**Collected material**.
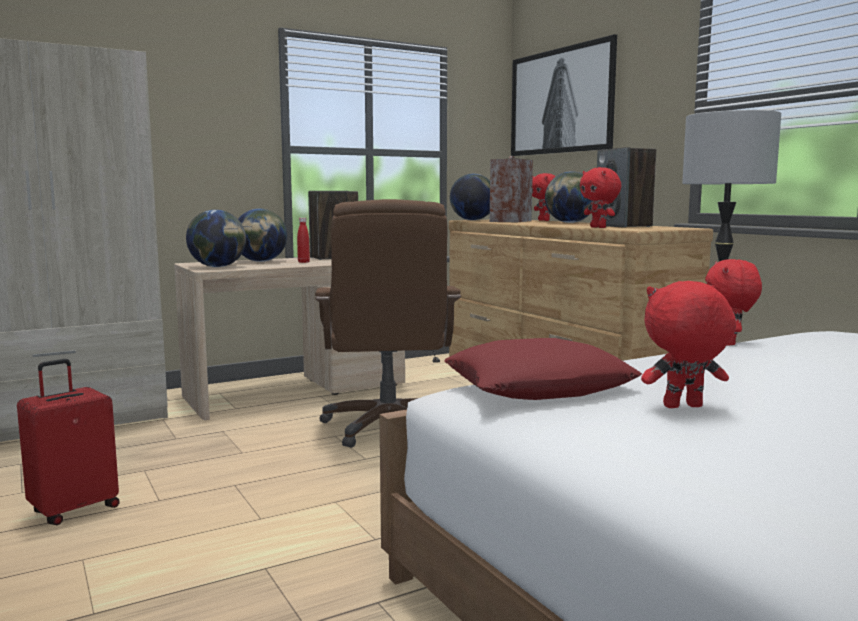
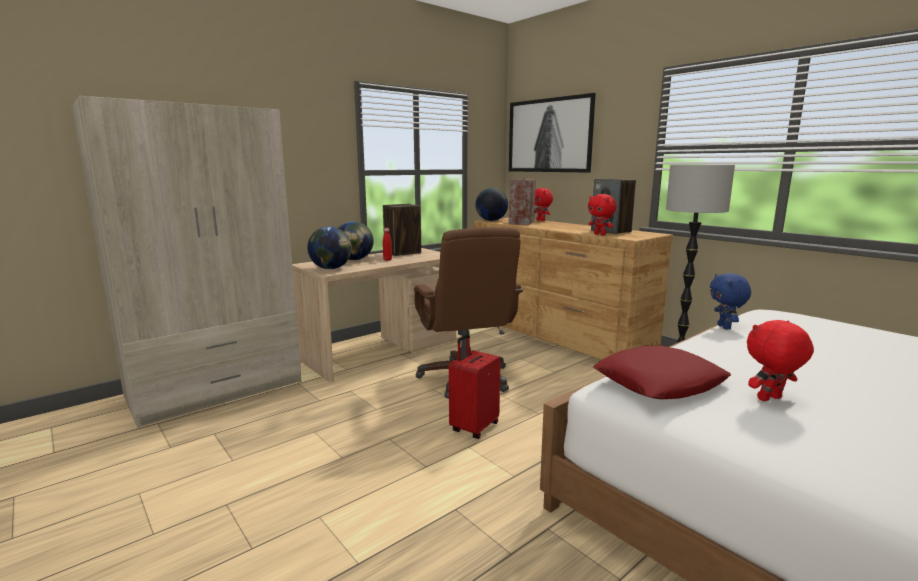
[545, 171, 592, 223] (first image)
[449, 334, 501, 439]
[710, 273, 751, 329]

**What this task involves**. Repeat the data above exactly, images excluded.

**Your solution**.
[545, 171, 592, 223] (first image)
[449, 334, 501, 439]
[710, 273, 751, 329]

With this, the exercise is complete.